"Scam, scam, scam, scam, scam, scam, scam, scam. SCAM, SCAMITY SCAM!"
"I don't like scam!"
Eh, I really do feel that meditation gave me pretty much the same results as holosync or hemisync.
Dreamlife, which hemisync products did you find worked best for you. I'm curious. I played around with them for a while. Like you, I didn't find they helped productivity one jot. They were, however, very entertaining.
Re: centerpointe ... because binaural beat frequencies are at a lower pitch, this makes an amazing transformative experience? Or maybe the PLACEBO EFFECT (belief) along with plain old meditation makes a transformative experience?

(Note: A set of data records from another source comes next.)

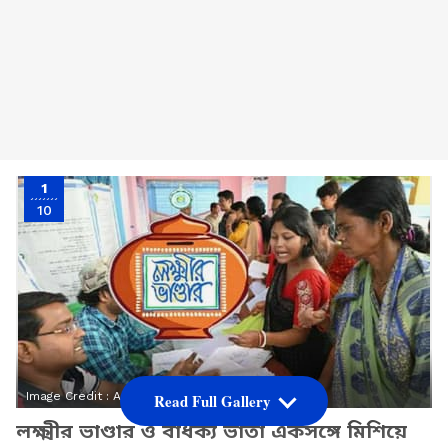
1
10
Image Credit :
Asianet News
Read Full Gallery
লক্ষ্মীর ভাণ্ডার ও বার্ধক্য ভাতা একসঙ্গে মিশিয়ে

You get a lot of the same purgative experiences and depth through using a mantra a la TM or the relaxation respose or doing za-zen (pretzeling your legs, sitting up straight, and counting breaths) as with the tapes. Frankly, I think with meditation you're more involved in the process. Some guy making lots of money on hellishly overpriced tapes is not "doing it" for you.
Frankly, making an investment in a lot of ways (time, money, belief, a little bit of self-image [this has to work, or I am a fool for investing so much of myself into it ... so I'll make it work]) in following a program is much of what makes it work. You make a product that makes people feel, in some way, extraordinary, put a bunch of interesting philosophical/spiritual/psychological rhetoric on top of it, get people believing and investing in it ... and you got something that will make itself work in whatever ways people expect it or want it to. And even if it doesn't, people will make themselves believe it does. It's better than seeing a dupe whenever you cross a mirror.

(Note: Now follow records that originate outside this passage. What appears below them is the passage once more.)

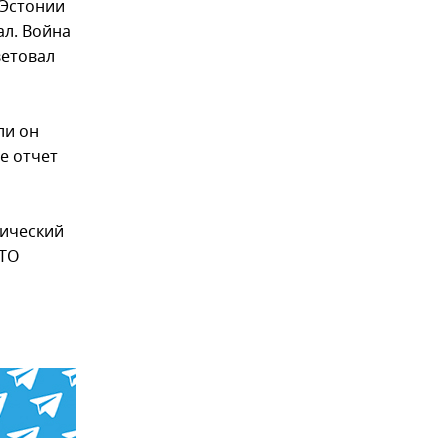
 Эстонии
ал. Война
ветовал
ли он
е отчет
тический
АТО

Listening to binaural beat frequencies every day will most certainly have *some* sort of effect upon you. How much different is it from meditating or just being quiet if you *believe* in that activity the same way? And anyway, how does a person know that the "effects" of holosync are actually the effects of holosync and wouldn't happen anyway? Maybe they are products of belief and expectation?
Perhaps it's just plain old totemism and fetishism. It's been known to work. Repeat after me, three times: the tape is the talisman.
IMO, Centerpointe's intense effort at marketing (read: lying) speaks volumes about their ethics.
But, to quote Guns 'n Roses: use your illusion. Whatever floats your boat.